Rubio’s parents came to the United States before the Castro revolution; he has never visited the island he now holds such power over, aside from Guantanamo Bay. Relatedly, many Cuban exiles sustain naive views of the country’s pre-revolutionary past, imagining it as a paradise or wonderland, where freedom reigned, especially the freedom to get rich. In fact, Cuba then was a caste-riven society, where some indeed did get rich, often by manipulating the rules of a highly corrupt society to their advantage. Most Cubans, meanwhile, remained mired in misery, with few public services and very limited prospects. What is more, all of this had a strong racial overlay, with Black and brown Cubans almost entirely confined to the margins.

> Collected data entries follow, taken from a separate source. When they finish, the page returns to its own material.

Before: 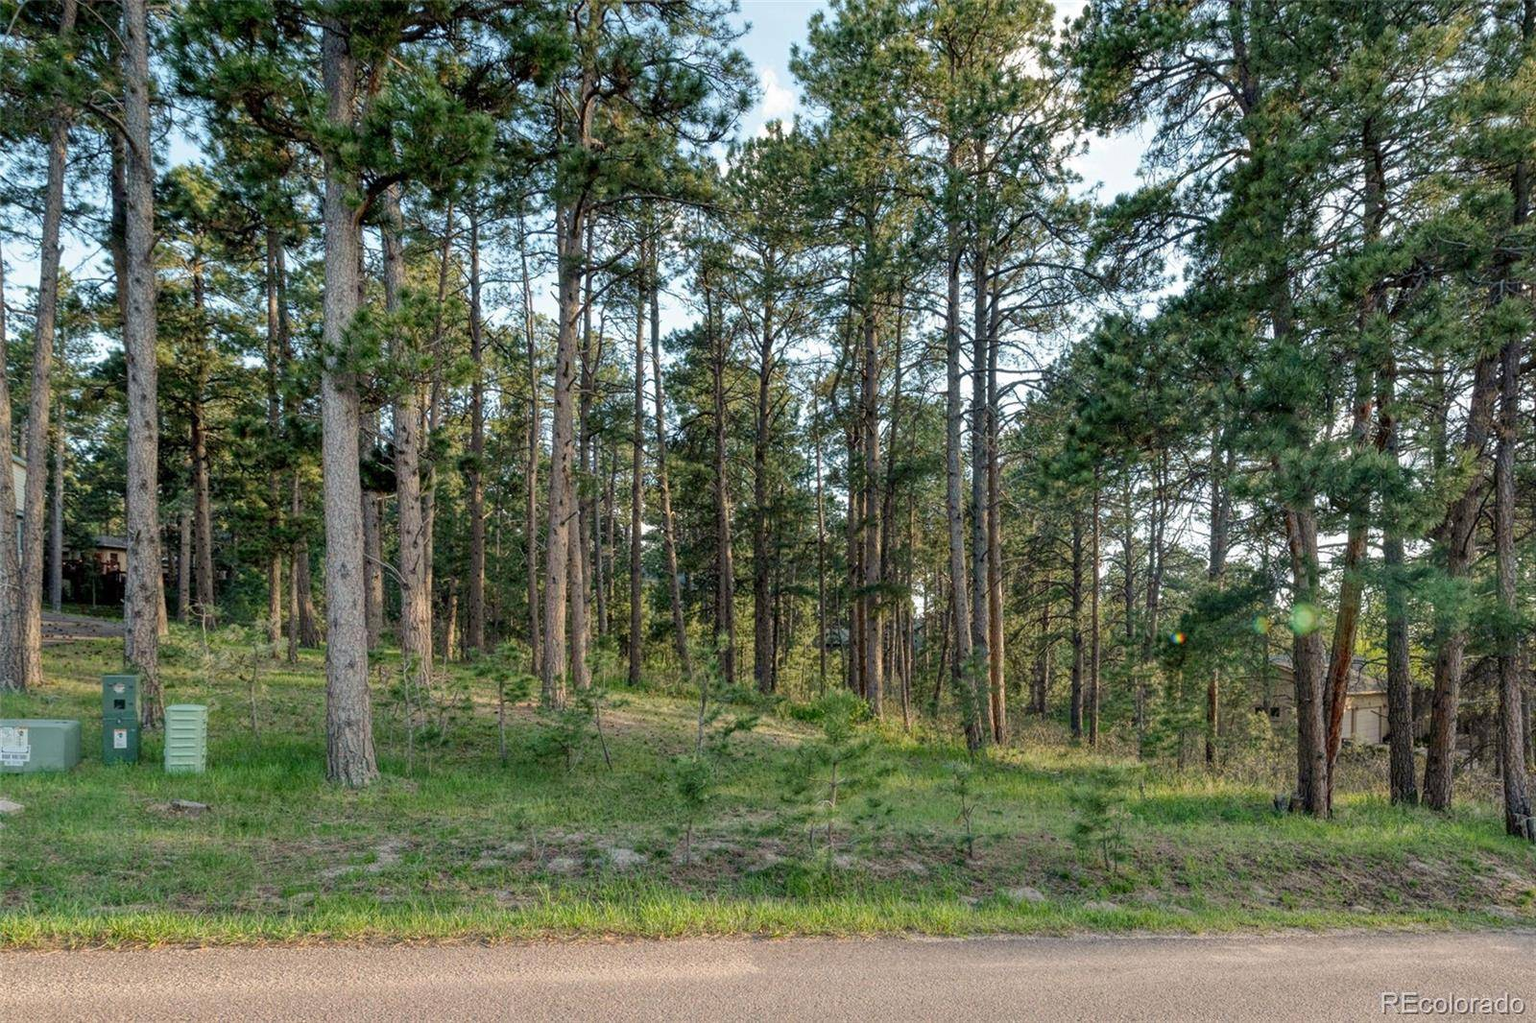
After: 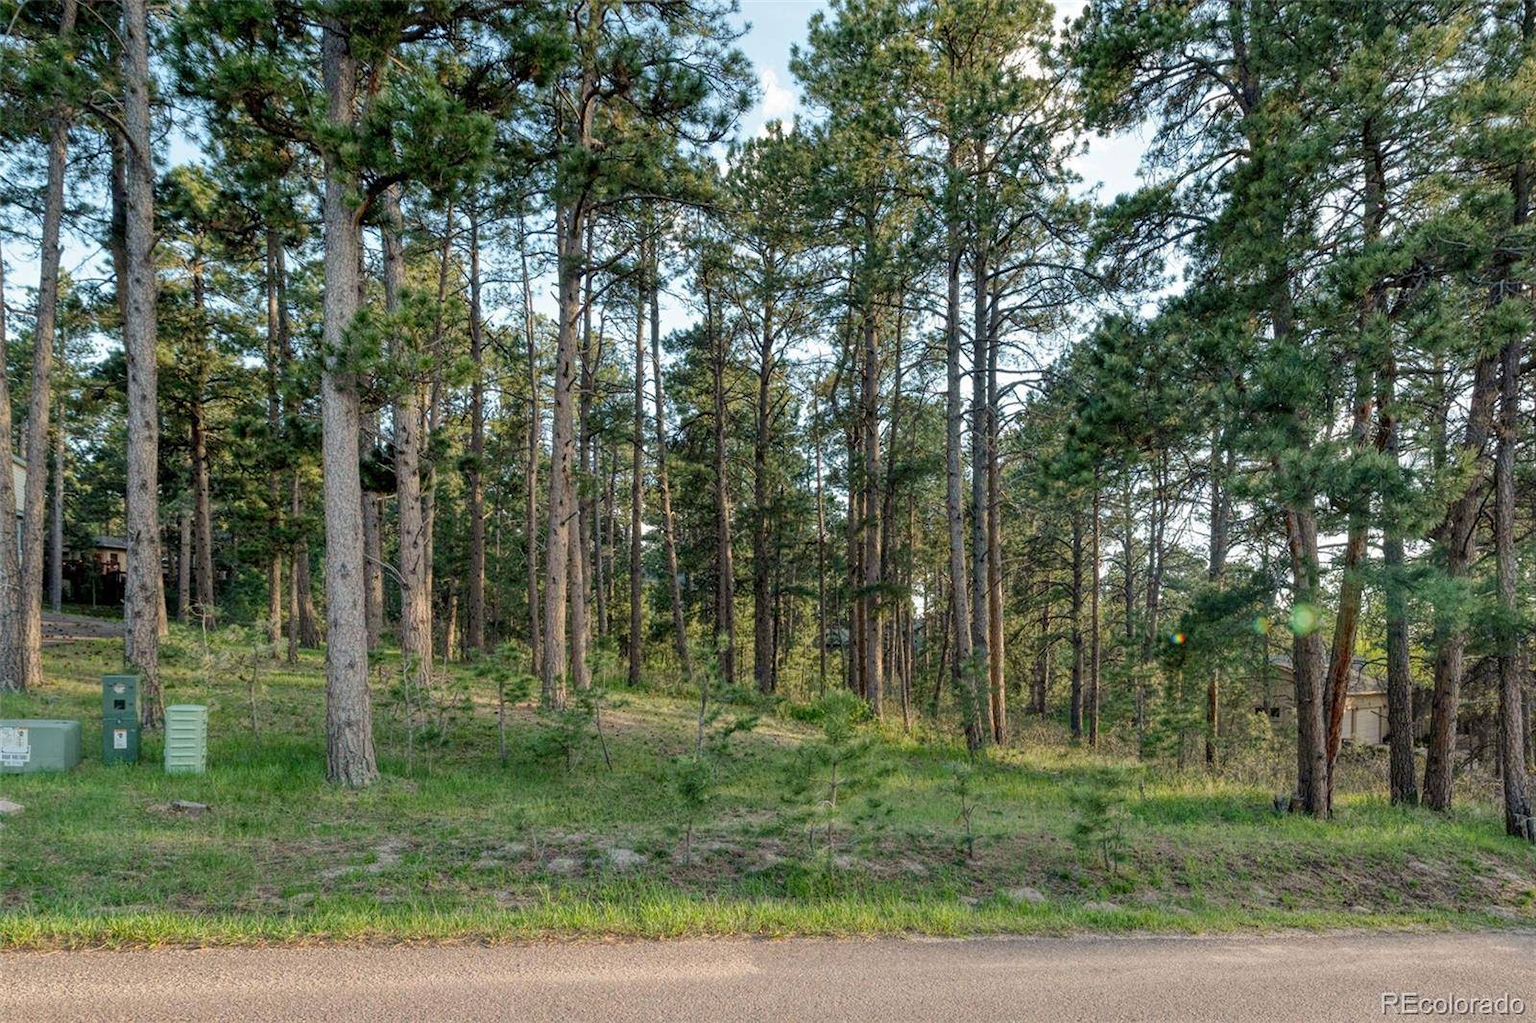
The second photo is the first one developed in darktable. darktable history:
shadows and highlights: radius 264.79, soften with gaussian
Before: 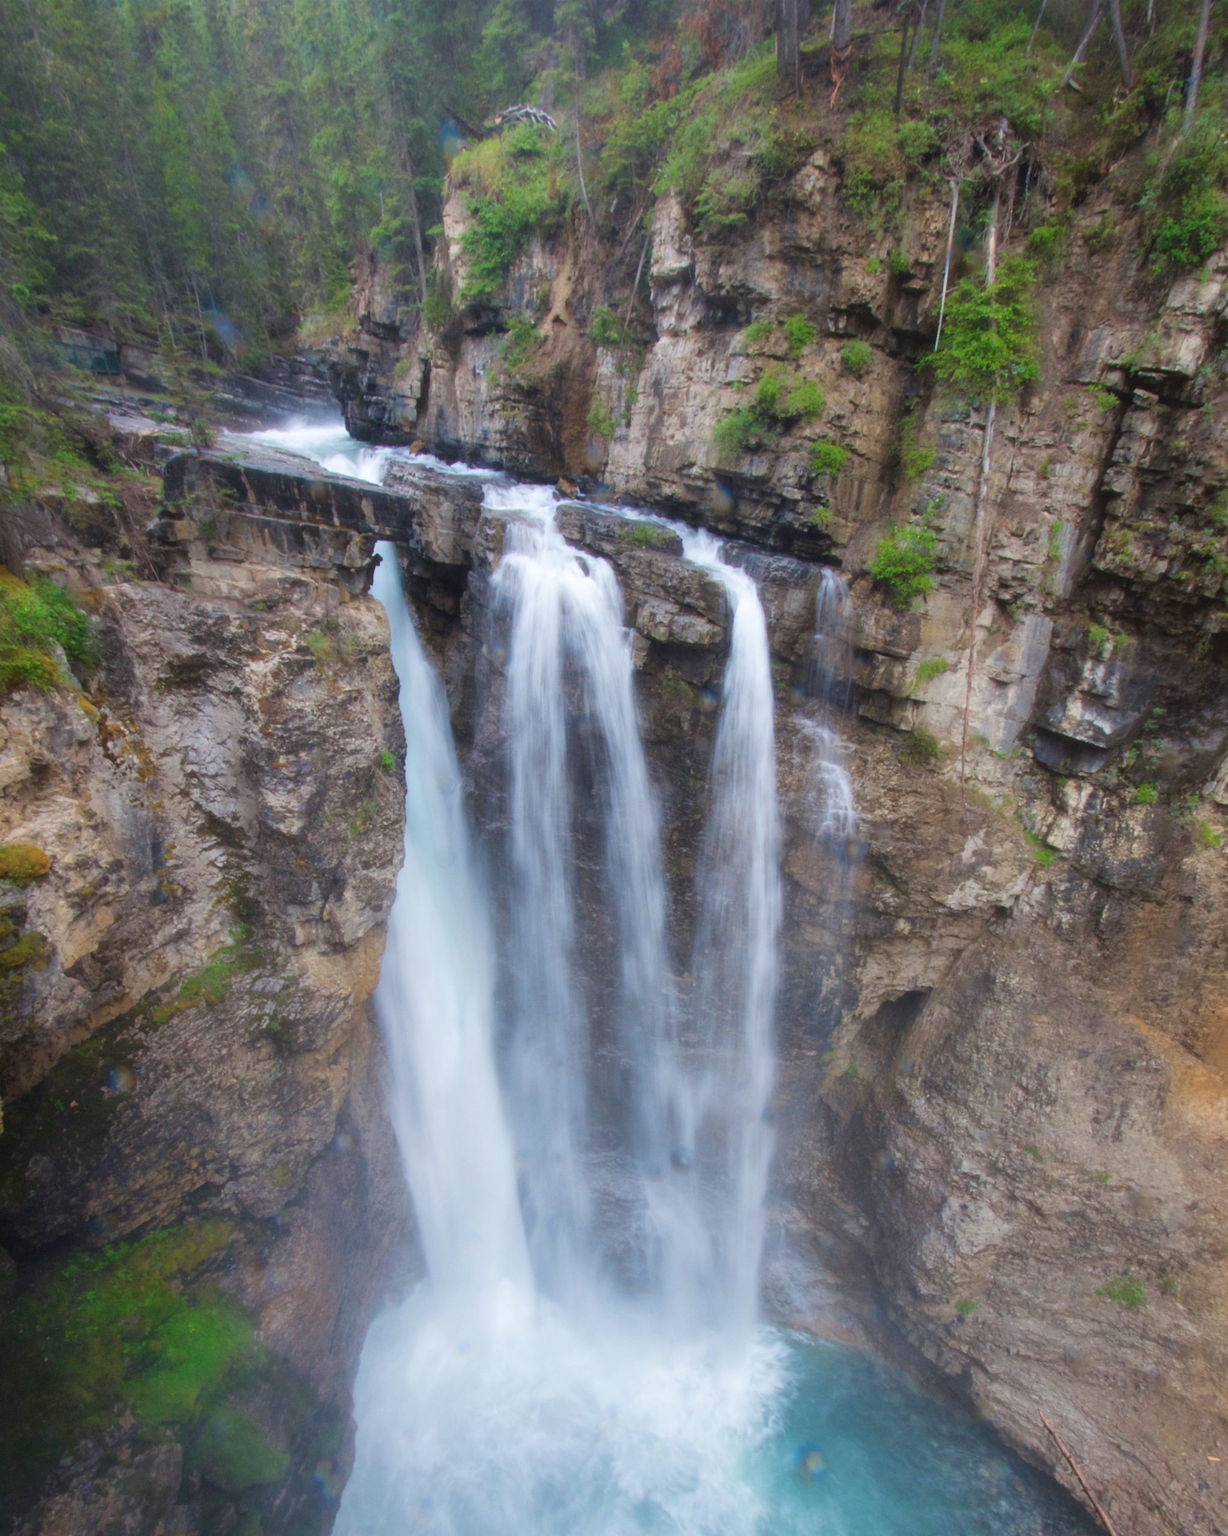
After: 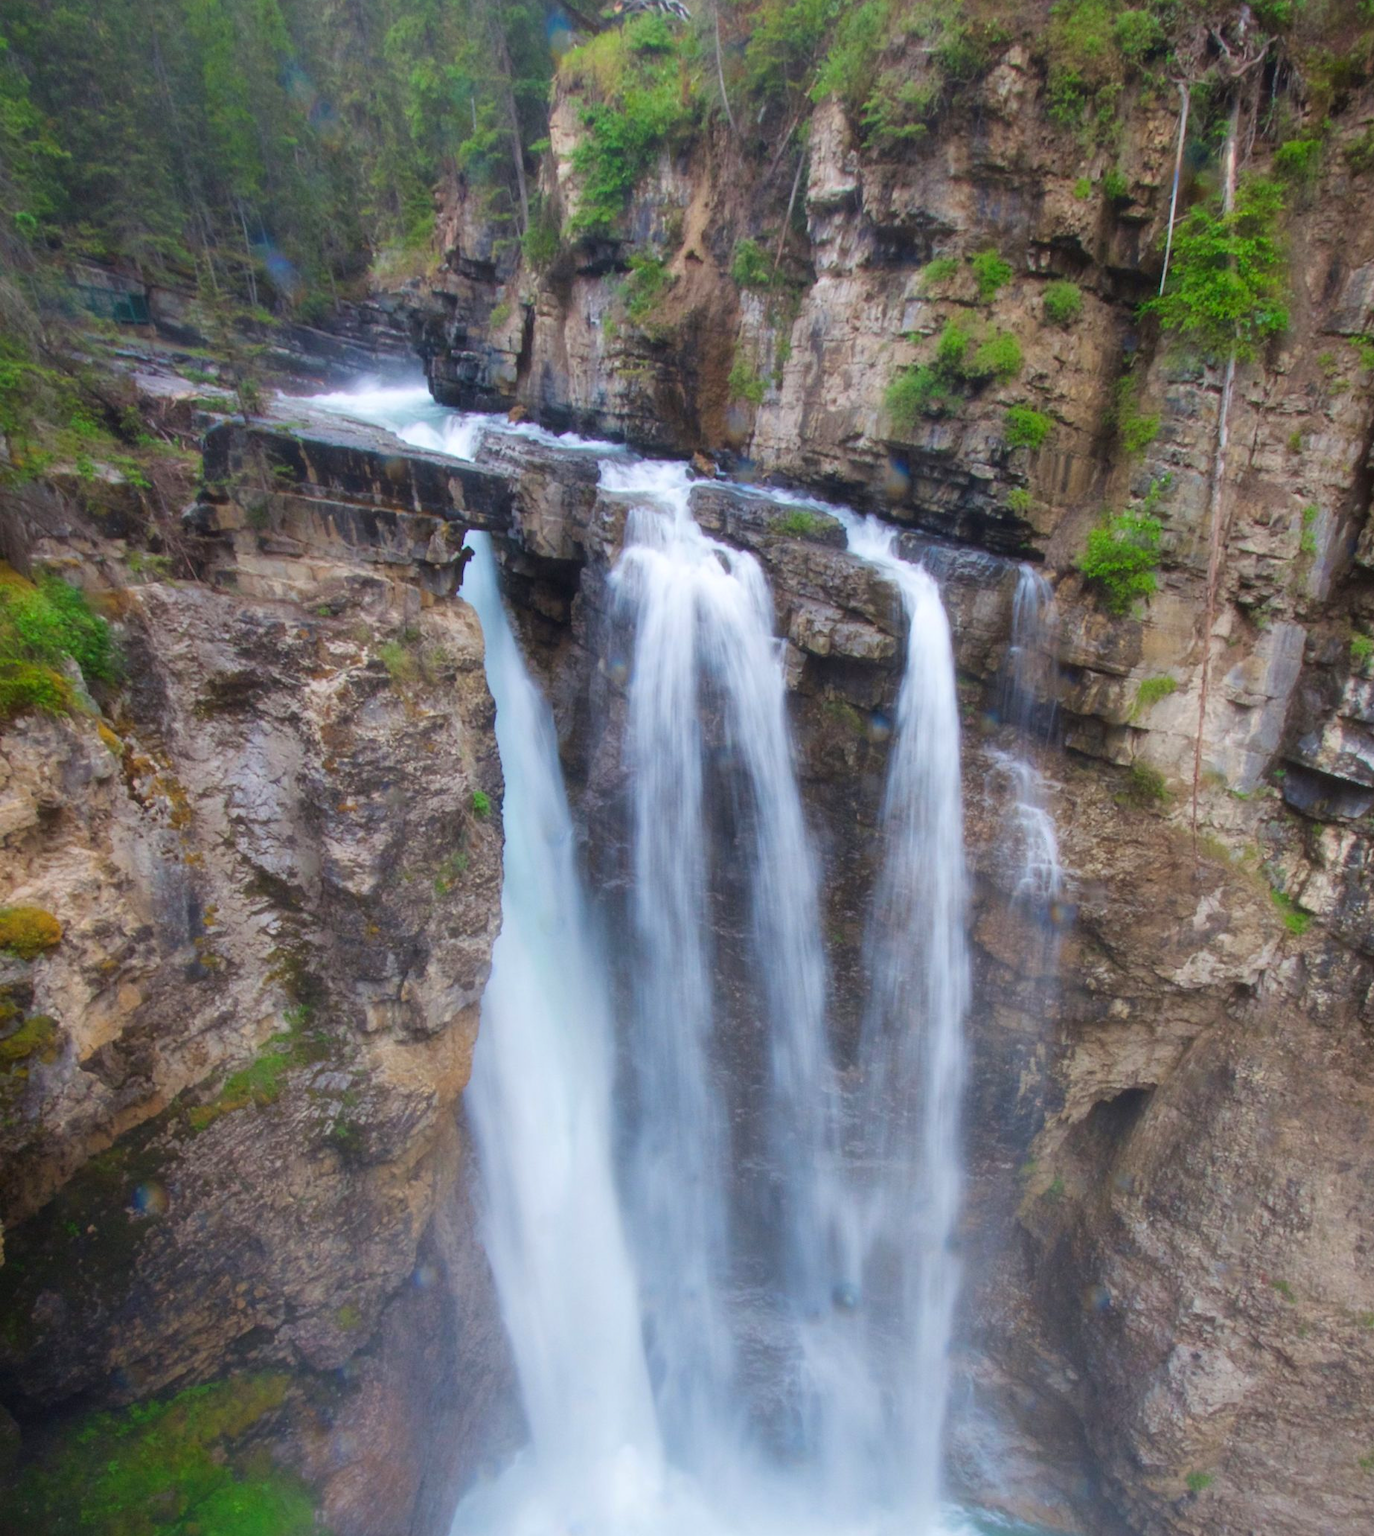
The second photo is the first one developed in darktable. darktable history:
contrast brightness saturation: contrast 0.044, saturation 0.161
crop: top 7.404%, right 9.722%, bottom 11.951%
local contrast: mode bilateral grid, contrast 19, coarseness 49, detail 101%, midtone range 0.2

These were important contributing reasons for the success of Castro’s 1950s revolution in the first place. And those in exile today who sustain sugarplum notions about the past, or about their own ability to lift Cuba into a prosperous future by dint of their own wealth or initiative, are rarely interested in examining these realities carefully or thinking concretely about how to manage inequality.
If and when the Cuban government falls, one should be wary of the fable that the Trump administration will almost certainly spin. Rubio and other officials will wax lengthily about how the Castro system’s demise is proof of the dead end of socialism and of the superiority of the U.S. way.
But even if Castro’s successors played their weak hand badly, this was never a true test of systems. The United States has consistently worked to make Cuba’s economic life difficult, never wanting it to have even a passing shot at success. It didn’t fully blockade the island, as Cuban officials long insisted—not with naval means, anyway. It didn’t have to. Washington moved much more quietly, blocking Cuba’s access to the international banking system, for example, and making it difficult for it to do business with other nations.
But now the cruel hour is upon us, and with it, the misery, turbulence, and uncharted reckoning it is sure to bring.